Stored data entries:
=-=-=

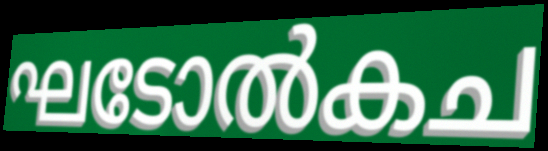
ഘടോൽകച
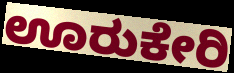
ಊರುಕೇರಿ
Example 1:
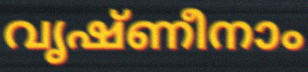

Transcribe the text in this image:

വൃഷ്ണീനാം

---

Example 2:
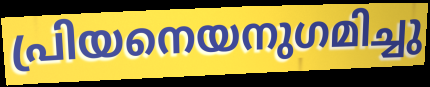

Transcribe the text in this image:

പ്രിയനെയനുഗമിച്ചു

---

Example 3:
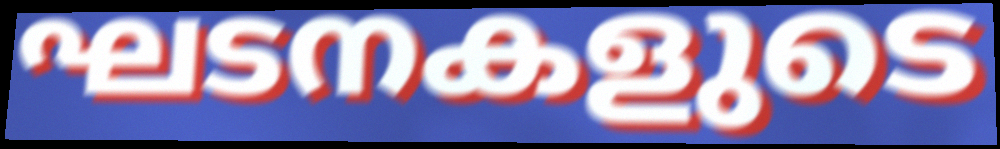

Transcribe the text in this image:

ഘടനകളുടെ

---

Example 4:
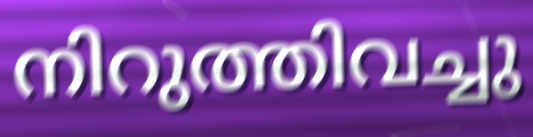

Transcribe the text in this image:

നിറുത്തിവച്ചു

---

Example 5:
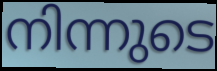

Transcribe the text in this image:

=-=-=

Each line of the data above that contains "Example" counts once; report the total alone.

**Solution**
5